STUDY QUESTIONS:
- 1) Reproduce the stretch of the meteor article from "Although the asteroid" through "of its impact.", switching "Hiroshima" to "Nagasaki".
- 2) Pull out every line of the listing that contains the string "Ryan", matching case exactly.

QUOTED PASSAGE:

Alexander Deutsch, a professor of planetology at the University of Münster in Germany, explained that the relatively small meteor that exploded over Chelyabinsk, Russia, in February would not have been detected using technologies available around the world today.

"The problem is that even if they use more of these highly sophisticated observatories, they will not find very small projectiles, but on the other hand, the small projectiles are not very dangerous, and the opinion is that the larger ones or at least most of the larger ones are now known," Deutsch said during a news conference today (April 9) at the European Geosciences Union General Assembly in Vienna. "I don't think more money will produce more data."

This idea is contrary to what many scientists, lawmakers and public officials have been saying since the Feb. 15 explosion of the 56-to-66-foot meteor (17 to 20 meters) space rock over Russia's Ural Mountains. [See photos of the Russian meteor explosion]

The Russian fireball's blast injured more than 1,000 people, and sparked a series of congressional hearings on asteroid detection in the United States to assess the possible threats posed by asteroids and meteors.

NASA also estimates that scientists and amateur astronomers working with the space agency have located and tracked the orbits of 90 percent of the largest near-Earth asteroids that could create a global crisis if the space rocks were to impact the planet.

Although the asteroid released the equivalent of 470 kilotons of TNT (30 to 40 times more powerful than the atomic bomb dropped by the United States on the Japanese city of Hiroshima during World War II), the 10,000-metric-ton meteor exploded high enough to shelter those on the ground from the brunt of its impact.

"What you see now is it doesn't matter if it's Chelyabinsk or London," Deutsch said. "If you have, let's say, good windows and solid structure and [the meteor] exploding very high, then the damage is rather small."

Deutsch also pointed out that these events are somewhat rare. Scientists have suggested that a meteor like the one that fell through the atmosphere over Chelyabinsk is expected to happen only once every 50 to 100 years. Before this year, the last meteor that produced such a blast fell over Siberia in 1908, flattening 825 square miles (2,137 square km) of forest.

The Russian meteor exploded just before another space rock flew harmlessly past the Earth. Asteroid 2012 DA14 — a 130-foot (40 m) rock — gave the Earth a close shave in astronomical terms, missing the planet's surface by 17,200 miles (27,000 km). The two space rocks, however, were cosmically unrelated.

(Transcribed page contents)

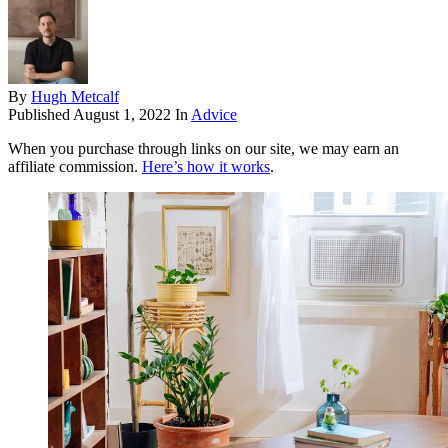
By
Hugh Metcalf
Published
August 1, 2022
In
Advice
When you purchase through links on our site, we may earn an
affiliate commission.
Here’s how it works
.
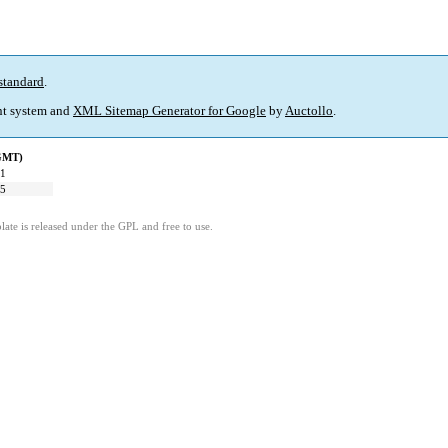
standard
.
t system and
XML Sitemap Generator for Google
by
Auctollo
.
(GMT)
31
35
ate is released under the GPL and free to use.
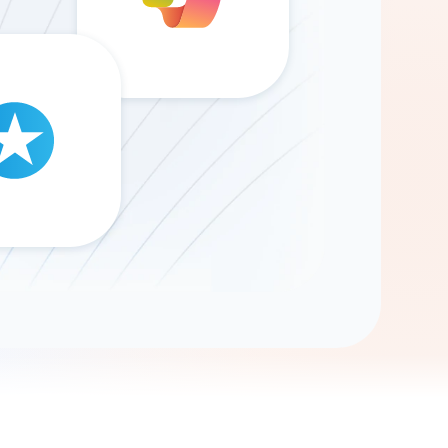
Gemini
AI Agent
Chat with data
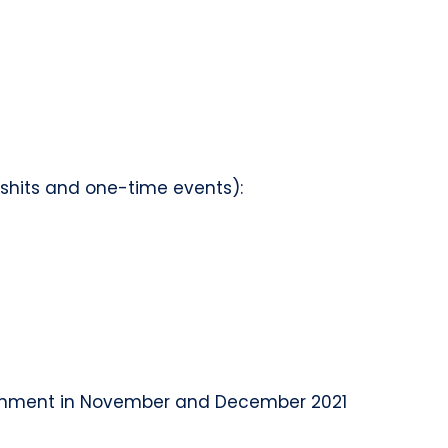
d shits and one-time events):
vironment in November and December 2021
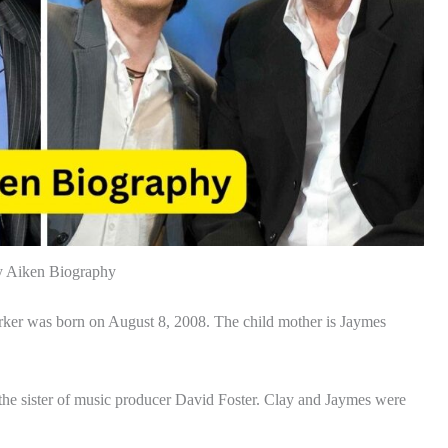
y Aiken Biography
rker was born on August 8, 2008. The child mother is Jaymes
s the sister of music producer David Foster. Clay and Jaymes were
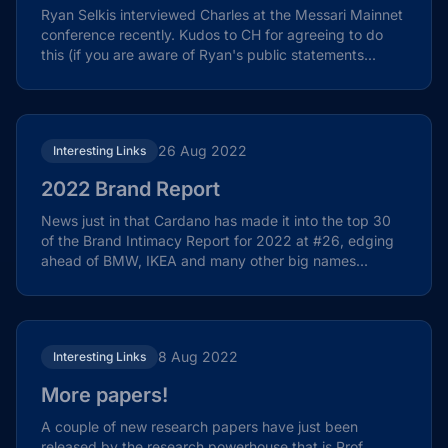
Ryan Selkis interviewed Charles at the Messari Mainnet
conference recently. Kudos to CH for agreeing to do
this (if you are aware of Ryan's public statements...
26 Aug 2022
Interesting Links
2022 Brand Report
News just in that Cardano has made it into the top 30
of the Brand Intimacy Report for 2022 at #26, edging
ahead of BMW, IKEA and many other big names...
8 Aug 2022
Interesting Links
More papers!
A couple of new research papers have just been
released by the research powerhouse that is Prof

SOLUTIONS IN ORDER:
- 1)
Although the asteroid released the equivalent of 470 kilotons of TNT (30 to 40 times more powerful than the atomic bomb dropped by the United States on the Japanese city of Nagasaki during World War II), the 10,000-metric-ton meteor exploded high enough to shelter those on the ground from the brunt of its impact.

- 2)
Ryan Selkis interviewed Charles at the Messari Mainnet
this (if you are aware of Ryan's public statements...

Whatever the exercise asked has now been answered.